= YOUR ASSIGNMENT =
Using the entries below, show all lines with the string "deeper".
———
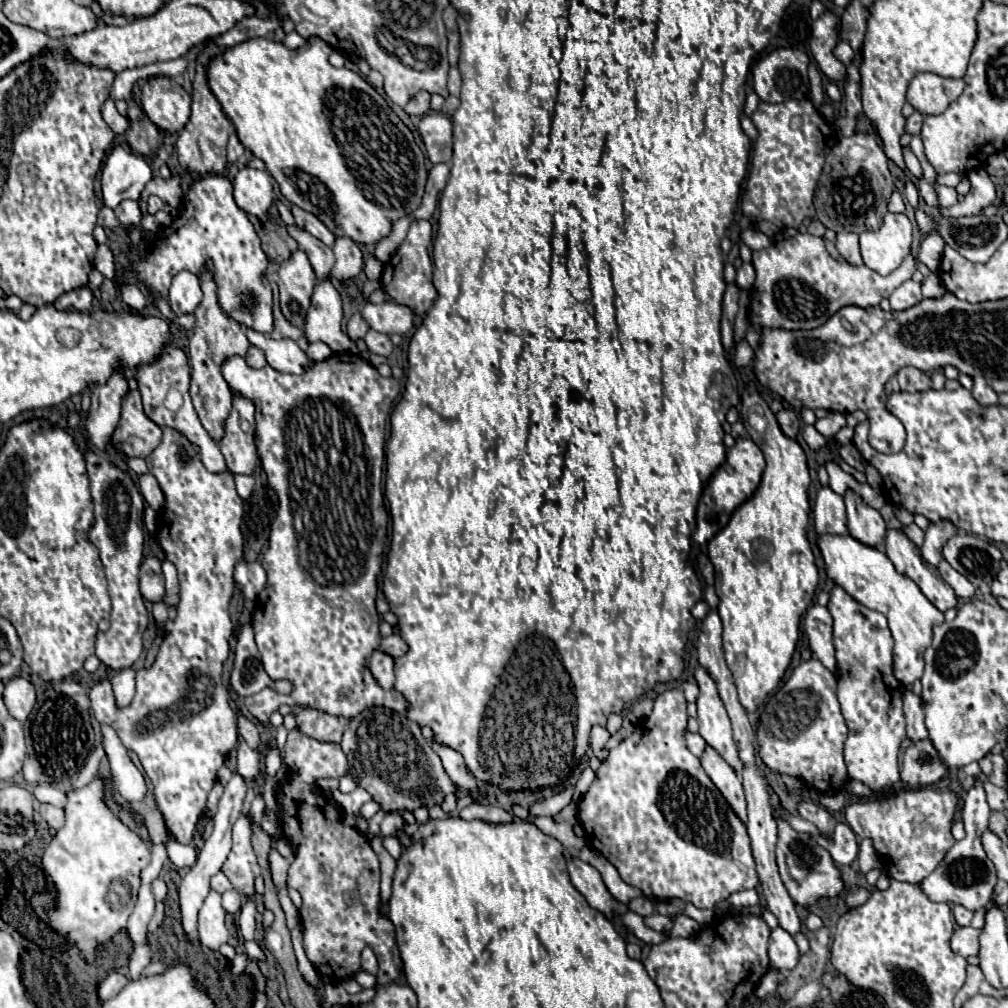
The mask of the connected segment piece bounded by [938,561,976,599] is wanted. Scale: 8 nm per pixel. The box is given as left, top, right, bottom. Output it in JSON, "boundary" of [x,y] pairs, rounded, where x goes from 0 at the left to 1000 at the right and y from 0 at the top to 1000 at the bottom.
{"boundary":[[[935,557],[933,561],[931,561],[931,566],[933,566],[933,570],[935,570],[935,574],[948,586],[948,590],[950,592],[954,592],[954,594],[960,594],[960,592],[964,592],[966,590],[966,580],[956,572],[956,570],[952,570],[948,564],[944,564],[938,557]]]}

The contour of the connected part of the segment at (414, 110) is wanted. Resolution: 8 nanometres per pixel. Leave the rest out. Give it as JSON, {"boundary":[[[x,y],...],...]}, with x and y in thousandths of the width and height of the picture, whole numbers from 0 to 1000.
{"boundary":[[[417,90],[417,92],[413,92],[409,98],[407,98],[407,102],[401,106],[401,110],[405,112],[405,114],[423,114],[425,110],[427,110],[427,92],[423,92],[423,90]]]}

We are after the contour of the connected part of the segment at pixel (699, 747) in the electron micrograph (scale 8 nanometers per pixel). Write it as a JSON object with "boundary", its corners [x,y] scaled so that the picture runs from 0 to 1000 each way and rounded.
{"boundary":[[[681,727],[681,739],[683,739],[683,743],[685,743],[690,751],[696,751],[698,741],[700,741],[698,733],[696,733],[692,727]]]}

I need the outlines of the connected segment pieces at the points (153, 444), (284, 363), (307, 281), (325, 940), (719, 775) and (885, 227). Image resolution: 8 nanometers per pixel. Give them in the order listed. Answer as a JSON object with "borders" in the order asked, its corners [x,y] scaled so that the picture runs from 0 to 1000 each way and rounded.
{"borders":[[[[127,388],[121,394],[121,410],[117,424],[111,430],[111,442],[119,444],[127,453],[144,455],[157,443],[161,426],[149,418],[141,406],[139,388]]],[[[244,326],[244,334],[246,334],[248,342],[262,348],[266,362],[278,370],[298,372],[300,368],[304,368],[310,362],[310,358],[302,352],[302,348],[290,336],[274,338],[262,330],[246,328],[246,326]]],[[[292,249],[288,257],[278,263],[278,307],[280,313],[296,326],[304,320],[304,309],[313,283],[313,273],[302,249]]],[[[296,723],[286,727],[284,735],[284,757],[290,761],[290,773],[280,779],[276,787],[276,797],[280,801],[280,818],[282,828],[292,840],[294,852],[288,858],[286,878],[296,882],[300,888],[298,910],[302,918],[302,943],[304,949],[310,953],[313,965],[321,971],[327,971],[327,961],[335,971],[351,969],[357,963],[357,945],[365,938],[371,947],[375,949],[375,977],[391,975],[399,967],[399,951],[393,938],[391,918],[389,914],[377,904],[377,854],[369,844],[365,832],[353,820],[341,820],[337,816],[335,799],[329,793],[313,787],[313,771],[339,771],[345,767],[343,749],[337,739],[331,737],[317,737],[313,733],[306,733],[298,729]]],[[[700,741],[696,761],[706,777],[714,783],[722,799],[728,803],[728,807],[734,811],[734,814],[740,818],[740,791],[736,773],[730,769],[730,765],[726,765],[726,761],[722,761],[722,757],[718,757],[718,753],[714,753],[710,745],[706,745],[706,741]]],[[[879,211],[871,229],[853,231],[857,263],[873,273],[883,273],[903,251],[905,223],[897,211]]]]}

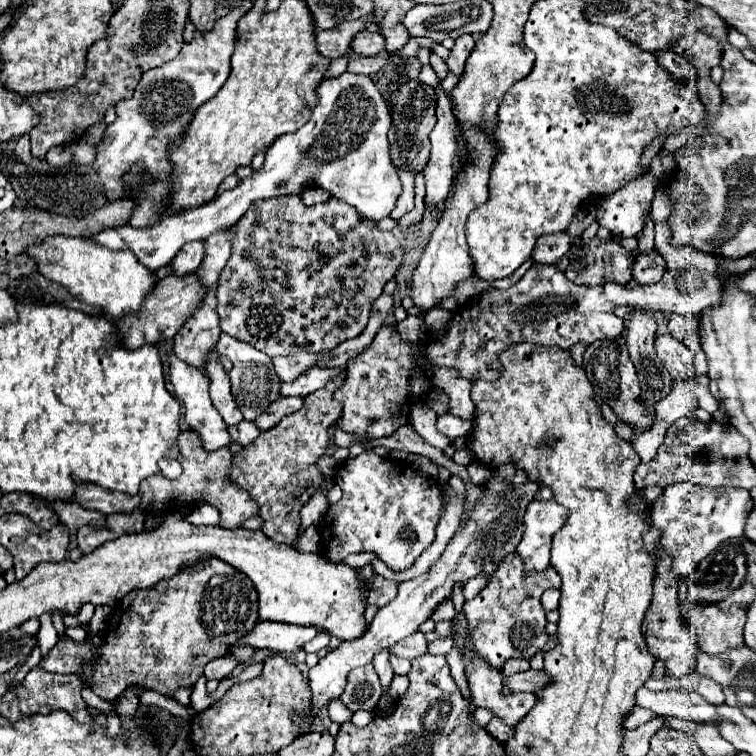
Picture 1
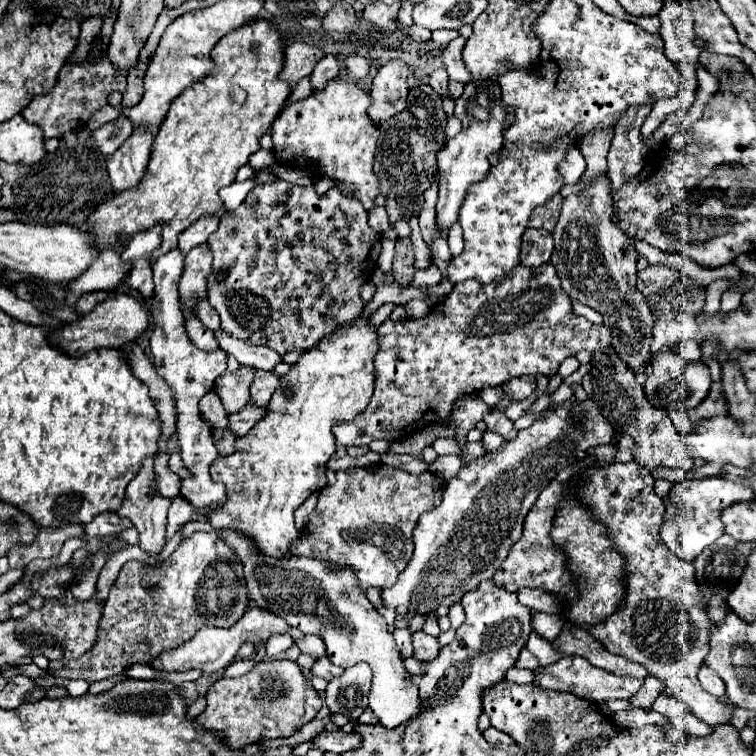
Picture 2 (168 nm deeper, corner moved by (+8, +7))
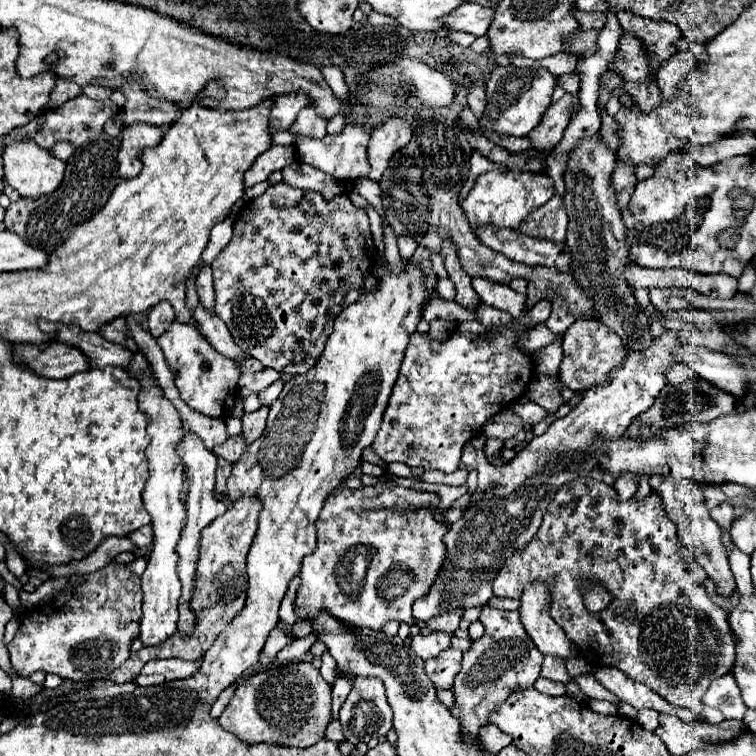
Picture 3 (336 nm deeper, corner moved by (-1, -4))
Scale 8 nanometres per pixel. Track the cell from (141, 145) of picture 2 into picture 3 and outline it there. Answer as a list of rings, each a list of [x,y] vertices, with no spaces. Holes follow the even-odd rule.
———
= RESPONSE FOR THIS EXERCISE =
Picture 2 (168 nm deeper, corner moved by (+8, +7))
Picture 3 (336 nm deeper, corner moved by (-1, -4))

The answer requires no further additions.